Sammy Davis Jr.: I’ve Gotta Be Me
Dir. Sam Pollard | 100 min
Kick off the Capital Jewish Museum’s Groundbreaking Festival with an evening exploring the way music impacts culture and how culture impacts music. In partnership, the Capital Jewish Museum and JxJ, will screen the award-winning documentary, Sammy Davis Jr: I’ve Got To Be Me, followed by a moderated virtual discussion on Saturday, September 12, at 8:00 PM with Dr. Dwandalyn Reece (Associate Director for Curatorial Affairs and Curator of Music and Performing Arts at National Museum of African American History and Culture) and Dr. Lauren Strauss (Professor of Modern Jewish History at American University). Registration for the program gets you access to both the film (beginning September 9) and the September 12 conversation.
Sammy Davis, Jr.’s career was indisputably legendary; so vast and multi-faceted that it was dizzying in its scope and scale. And yet, his life was complex and contradictory.
Davis strove to achieve the American Dream in a time of racial prejudice and swirling political change. He was the veteran of increasingly outdated show business traditions; he frequently found himself bracketed by the bigotry of white America and the distaste of Black America; and he was the most public Black figure to embrace Judaism, thereby yoking his identity to another persecuted minority.

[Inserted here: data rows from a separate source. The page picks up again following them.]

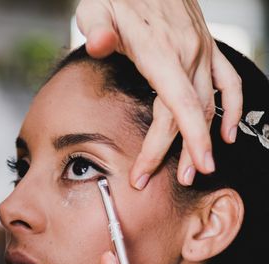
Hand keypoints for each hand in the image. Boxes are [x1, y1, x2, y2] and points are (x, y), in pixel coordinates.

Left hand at [76, 0, 242, 188]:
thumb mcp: (97, 9)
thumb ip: (98, 29)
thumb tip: (100, 44)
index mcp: (160, 52)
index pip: (174, 109)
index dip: (169, 146)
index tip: (158, 173)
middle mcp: (187, 54)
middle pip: (188, 115)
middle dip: (181, 154)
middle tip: (167, 182)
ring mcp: (201, 51)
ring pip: (208, 104)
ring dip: (203, 140)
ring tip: (195, 170)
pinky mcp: (207, 47)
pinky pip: (228, 82)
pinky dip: (232, 108)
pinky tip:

Featuring interviews with Billy Crystal, Norman Lear, Jerry Lewis, Whoopi Goldberg, and Kim Novak, and never-before-seen photographs from Davis’ vast personal collection, Sammy Davis, Jr.: I’ve Gotta Be Me explores the life and art of a uniquely gifted entertainer whose trajectory blazed across the major flashpoints of American society from the Depression through the 1980s.